Exercise objective — Print the whole listing, keeping every line exactly as given.

Records to use —

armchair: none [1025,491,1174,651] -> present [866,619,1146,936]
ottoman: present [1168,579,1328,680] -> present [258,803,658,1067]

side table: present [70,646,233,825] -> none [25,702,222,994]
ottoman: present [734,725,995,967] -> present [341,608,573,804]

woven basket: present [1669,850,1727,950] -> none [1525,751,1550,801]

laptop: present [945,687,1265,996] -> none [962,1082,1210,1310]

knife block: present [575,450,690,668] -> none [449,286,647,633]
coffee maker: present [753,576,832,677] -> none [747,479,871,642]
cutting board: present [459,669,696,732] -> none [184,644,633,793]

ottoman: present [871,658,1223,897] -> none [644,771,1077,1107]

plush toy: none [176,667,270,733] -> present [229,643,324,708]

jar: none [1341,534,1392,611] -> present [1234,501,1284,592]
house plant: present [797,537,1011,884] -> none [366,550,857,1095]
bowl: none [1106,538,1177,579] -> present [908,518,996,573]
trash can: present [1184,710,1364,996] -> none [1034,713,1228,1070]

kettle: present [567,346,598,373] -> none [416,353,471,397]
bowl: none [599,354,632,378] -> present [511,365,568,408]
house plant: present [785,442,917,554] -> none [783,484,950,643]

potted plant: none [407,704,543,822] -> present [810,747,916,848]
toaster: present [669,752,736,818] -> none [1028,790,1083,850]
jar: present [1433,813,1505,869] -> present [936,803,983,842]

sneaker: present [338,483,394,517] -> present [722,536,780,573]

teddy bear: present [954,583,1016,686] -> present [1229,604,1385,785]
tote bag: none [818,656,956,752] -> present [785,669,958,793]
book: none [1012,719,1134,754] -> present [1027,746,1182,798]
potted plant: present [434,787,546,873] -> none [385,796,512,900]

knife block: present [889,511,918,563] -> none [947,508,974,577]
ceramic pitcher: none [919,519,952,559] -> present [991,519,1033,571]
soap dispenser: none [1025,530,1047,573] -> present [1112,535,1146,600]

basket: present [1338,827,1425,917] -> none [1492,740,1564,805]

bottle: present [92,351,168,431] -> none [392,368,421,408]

Task result —
armchair: none [1025,491,1174,651] -> present [866,619,1146,936]
ottoman: present [1168,579,1328,680] -> present [258,803,658,1067]

side table: present [70,646,233,825] -> none [25,702,222,994]
ottoman: present [734,725,995,967] -> present [341,608,573,804]

woven basket: present [1669,850,1727,950] -> none [1525,751,1550,801]

laptop: present [945,687,1265,996] -> none [962,1082,1210,1310]

knife block: present [575,450,690,668] -> none [449,286,647,633]
coffee maker: present [753,576,832,677] -> none [747,479,871,642]
cutting board: present [459,669,696,732] -> none [184,644,633,793]

ottoman: present [871,658,1223,897] -> none [644,771,1077,1107]

plush toy: none [176,667,270,733] -> present [229,643,324,708]

jar: none [1341,534,1392,611] -> present [1234,501,1284,592]
house plant: present [797,537,1011,884] -> none [366,550,857,1095]
bowl: none [1106,538,1177,579] -> present [908,518,996,573]
trash can: present [1184,710,1364,996] -> none [1034,713,1228,1070]

kettle: present [567,346,598,373] -> none [416,353,471,397]
bowl: none [599,354,632,378] -> present [511,365,568,408]
house plant: present [785,442,917,554] -> none [783,484,950,643]

potted plant: none [407,704,543,822] -> present [810,747,916,848]
toaster: present [669,752,736,818] -> none [1028,790,1083,850]
jar: present [1433,813,1505,869] -> present [936,803,983,842]

sneaker: present [338,483,394,517] -> present [722,536,780,573]

teddy bear: present [954,583,1016,686] -> present [1229,604,1385,785]
tote bag: none [818,656,956,752] -> present [785,669,958,793]
book: none [1012,719,1134,754] -> present [1027,746,1182,798]
potted plant: present [434,787,546,873] -> none [385,796,512,900]

knife block: present [889,511,918,563] -> none [947,508,974,577]
ceramic pitcher: none [919,519,952,559] -> present [991,519,1033,571]
soap dispenser: none [1025,530,1047,573] -> present [1112,535,1146,600]

basket: present [1338,827,1425,917] -> none [1492,740,1564,805]

bottle: present [92,351,168,431] -> none [392,368,421,408]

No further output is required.